(Items listed in a dataset)

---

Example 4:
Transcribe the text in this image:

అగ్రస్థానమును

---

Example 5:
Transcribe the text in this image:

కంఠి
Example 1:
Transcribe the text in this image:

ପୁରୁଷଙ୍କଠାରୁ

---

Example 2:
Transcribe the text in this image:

> What needs to be done: Write out the data above once more, exactly as it stands.

> Exercise result:
---

Example 4:
Transcribe the text in this image:

అగ్రస్థానమును

---

Example 5:
Transcribe the text in this image:

కంఠి
Example 1:
Transcribe the text in this image:

ପୁରୁଷଙ୍କଠାରୁ

---

Example 2:
Transcribe the text in this image:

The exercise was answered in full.